The corps will take public comments on the report until Sept. 21. After a feasibility study and series of federal and state reviews, a final version is scheduled for release in August 2019. Congressional approval and funding would be required to begin construction, which could be finished by 2025.
"The Army Corps report makes clear that it's time for serious preventative actions to keep Asian carp out of the Great Lakes," said Howard Learner, executive director of the Chicago-based Environmental Law and Policy Center. "The ecological and economic costs of further delays are not sensible or acceptable."
In a joint statement, the Alliance for the Great Lakes, Natural Resources Defense Council, Sierra Club and Prairie Rivers Network said the corps plan was "another step in the fight against the upstream movement of Asian carp" but didn't address how to impede Great Lakes fish from migrating downstream into the Mississippi watershed.
The report is the latest of several developed by the Army corps since it began examining species migration between the two watersheds in 2009. The study was inspired by discovery of Asian carp DNA upriver from the electric barriers in the shipping canal, raising questions about whether carp were slipping through them.

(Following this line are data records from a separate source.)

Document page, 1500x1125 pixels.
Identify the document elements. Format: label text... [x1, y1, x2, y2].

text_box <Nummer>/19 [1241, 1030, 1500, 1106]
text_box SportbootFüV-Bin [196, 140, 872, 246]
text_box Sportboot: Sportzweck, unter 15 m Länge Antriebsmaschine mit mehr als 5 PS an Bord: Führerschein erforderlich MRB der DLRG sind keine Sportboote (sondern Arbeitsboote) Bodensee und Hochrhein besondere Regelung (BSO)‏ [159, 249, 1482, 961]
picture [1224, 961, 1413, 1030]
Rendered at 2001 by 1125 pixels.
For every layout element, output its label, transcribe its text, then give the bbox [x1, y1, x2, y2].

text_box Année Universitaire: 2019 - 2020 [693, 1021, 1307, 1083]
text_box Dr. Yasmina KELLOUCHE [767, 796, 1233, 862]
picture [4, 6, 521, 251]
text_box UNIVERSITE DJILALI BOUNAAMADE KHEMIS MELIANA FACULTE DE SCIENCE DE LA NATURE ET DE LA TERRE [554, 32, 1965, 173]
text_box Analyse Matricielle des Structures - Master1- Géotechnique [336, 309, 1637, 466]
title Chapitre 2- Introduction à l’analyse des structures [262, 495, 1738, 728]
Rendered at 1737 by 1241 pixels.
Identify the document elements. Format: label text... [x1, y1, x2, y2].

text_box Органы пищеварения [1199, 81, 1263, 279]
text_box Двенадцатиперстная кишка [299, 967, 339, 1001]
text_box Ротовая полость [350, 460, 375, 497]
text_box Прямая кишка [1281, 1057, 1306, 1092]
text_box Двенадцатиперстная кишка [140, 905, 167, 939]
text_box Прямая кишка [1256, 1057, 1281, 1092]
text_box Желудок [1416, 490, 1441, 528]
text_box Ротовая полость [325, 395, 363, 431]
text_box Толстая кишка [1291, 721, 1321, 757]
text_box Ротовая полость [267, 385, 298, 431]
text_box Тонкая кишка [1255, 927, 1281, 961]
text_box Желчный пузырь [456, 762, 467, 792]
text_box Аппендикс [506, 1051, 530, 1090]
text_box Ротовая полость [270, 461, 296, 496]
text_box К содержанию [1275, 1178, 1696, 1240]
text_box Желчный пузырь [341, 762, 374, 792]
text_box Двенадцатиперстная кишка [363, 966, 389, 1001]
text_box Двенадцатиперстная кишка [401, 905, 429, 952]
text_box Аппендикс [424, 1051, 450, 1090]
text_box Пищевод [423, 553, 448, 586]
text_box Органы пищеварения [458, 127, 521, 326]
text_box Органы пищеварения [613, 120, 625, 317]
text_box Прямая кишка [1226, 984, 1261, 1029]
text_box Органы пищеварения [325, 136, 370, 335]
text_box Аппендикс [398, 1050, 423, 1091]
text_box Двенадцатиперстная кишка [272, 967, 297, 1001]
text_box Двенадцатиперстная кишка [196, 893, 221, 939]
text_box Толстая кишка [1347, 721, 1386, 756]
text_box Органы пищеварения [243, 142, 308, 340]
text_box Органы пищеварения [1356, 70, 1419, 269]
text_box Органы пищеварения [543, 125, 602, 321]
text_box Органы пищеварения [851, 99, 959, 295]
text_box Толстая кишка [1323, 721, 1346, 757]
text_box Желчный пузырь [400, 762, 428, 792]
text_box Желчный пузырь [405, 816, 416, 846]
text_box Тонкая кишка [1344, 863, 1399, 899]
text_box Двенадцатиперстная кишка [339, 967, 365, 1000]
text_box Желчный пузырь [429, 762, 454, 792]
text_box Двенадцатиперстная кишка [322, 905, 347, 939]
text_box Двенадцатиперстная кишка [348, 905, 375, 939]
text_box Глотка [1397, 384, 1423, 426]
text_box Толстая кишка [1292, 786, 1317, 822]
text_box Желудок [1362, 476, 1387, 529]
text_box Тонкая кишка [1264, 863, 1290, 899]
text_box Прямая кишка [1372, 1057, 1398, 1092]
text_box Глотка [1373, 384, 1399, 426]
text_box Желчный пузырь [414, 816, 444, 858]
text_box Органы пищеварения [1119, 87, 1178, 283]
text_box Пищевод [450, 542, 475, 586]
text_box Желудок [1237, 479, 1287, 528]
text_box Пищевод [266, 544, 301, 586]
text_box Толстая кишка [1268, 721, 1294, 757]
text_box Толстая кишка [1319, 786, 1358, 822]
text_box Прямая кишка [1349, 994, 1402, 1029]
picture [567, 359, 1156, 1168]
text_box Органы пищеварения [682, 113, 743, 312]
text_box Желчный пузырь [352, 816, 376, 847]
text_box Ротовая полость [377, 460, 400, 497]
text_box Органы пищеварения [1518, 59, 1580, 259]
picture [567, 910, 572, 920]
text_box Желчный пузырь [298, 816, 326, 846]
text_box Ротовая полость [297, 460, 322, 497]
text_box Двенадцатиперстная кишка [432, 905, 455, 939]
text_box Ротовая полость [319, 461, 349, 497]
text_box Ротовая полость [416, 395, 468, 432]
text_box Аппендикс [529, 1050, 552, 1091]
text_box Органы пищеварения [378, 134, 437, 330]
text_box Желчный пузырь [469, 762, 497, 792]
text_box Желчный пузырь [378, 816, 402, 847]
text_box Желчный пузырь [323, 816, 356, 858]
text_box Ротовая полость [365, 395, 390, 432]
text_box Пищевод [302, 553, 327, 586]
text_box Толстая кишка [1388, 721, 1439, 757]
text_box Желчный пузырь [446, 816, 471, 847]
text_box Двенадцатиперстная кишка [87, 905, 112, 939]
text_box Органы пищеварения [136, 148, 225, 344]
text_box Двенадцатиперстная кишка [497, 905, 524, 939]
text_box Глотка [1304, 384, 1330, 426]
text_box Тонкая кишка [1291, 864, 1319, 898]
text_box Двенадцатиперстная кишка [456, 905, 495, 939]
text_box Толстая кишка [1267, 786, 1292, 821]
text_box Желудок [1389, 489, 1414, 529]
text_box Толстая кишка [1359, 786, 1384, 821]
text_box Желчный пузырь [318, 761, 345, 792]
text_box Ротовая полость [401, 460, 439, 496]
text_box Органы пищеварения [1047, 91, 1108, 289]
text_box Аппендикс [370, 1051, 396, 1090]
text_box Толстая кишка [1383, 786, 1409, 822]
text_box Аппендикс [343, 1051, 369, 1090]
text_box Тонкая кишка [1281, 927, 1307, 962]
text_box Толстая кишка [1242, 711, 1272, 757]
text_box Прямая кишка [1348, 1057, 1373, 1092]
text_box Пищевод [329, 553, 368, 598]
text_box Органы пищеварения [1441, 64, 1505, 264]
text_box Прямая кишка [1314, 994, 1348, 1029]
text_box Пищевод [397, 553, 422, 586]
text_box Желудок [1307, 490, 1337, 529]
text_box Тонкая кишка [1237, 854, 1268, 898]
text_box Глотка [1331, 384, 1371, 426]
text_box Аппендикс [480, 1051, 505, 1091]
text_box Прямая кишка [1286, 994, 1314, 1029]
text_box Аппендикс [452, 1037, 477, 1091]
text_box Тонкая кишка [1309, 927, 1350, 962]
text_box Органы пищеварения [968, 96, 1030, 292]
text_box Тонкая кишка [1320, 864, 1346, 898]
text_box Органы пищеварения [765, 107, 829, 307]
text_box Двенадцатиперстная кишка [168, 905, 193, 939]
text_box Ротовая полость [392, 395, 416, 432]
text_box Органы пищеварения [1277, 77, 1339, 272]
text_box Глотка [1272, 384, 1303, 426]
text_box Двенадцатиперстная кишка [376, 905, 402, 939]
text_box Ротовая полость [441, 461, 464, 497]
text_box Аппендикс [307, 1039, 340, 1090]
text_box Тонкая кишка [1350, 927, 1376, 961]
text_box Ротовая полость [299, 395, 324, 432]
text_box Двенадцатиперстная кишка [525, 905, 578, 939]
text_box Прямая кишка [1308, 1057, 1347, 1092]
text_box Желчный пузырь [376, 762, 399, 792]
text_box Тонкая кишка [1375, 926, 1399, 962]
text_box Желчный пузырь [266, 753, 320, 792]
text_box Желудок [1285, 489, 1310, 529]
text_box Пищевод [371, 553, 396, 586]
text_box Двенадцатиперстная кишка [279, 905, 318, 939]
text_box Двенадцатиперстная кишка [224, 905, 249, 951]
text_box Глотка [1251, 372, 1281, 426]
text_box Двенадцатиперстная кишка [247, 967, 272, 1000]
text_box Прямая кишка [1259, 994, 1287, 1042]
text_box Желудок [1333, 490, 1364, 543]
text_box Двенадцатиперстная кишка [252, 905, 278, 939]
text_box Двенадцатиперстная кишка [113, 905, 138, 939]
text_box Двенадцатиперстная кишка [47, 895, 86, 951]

Two live carp have been found past the barriers, the latter in June.
Most of the eight states adjoining the Great Lakes have called for dams or other structures to physically separate the two watersheds, an idea Illinois and Indiana oppose.
Among six alternatives weighed by the Army corps in its latest report was closing the Brandon Road lock and putting a concrete wall there. But the corps decided against it because of the heavy toll on freight shipping and related businesses.
The corps also said it wasn't acceptable simply to rely on present methods of fighting the carp, such as hiring commercial crews to thin their numbers.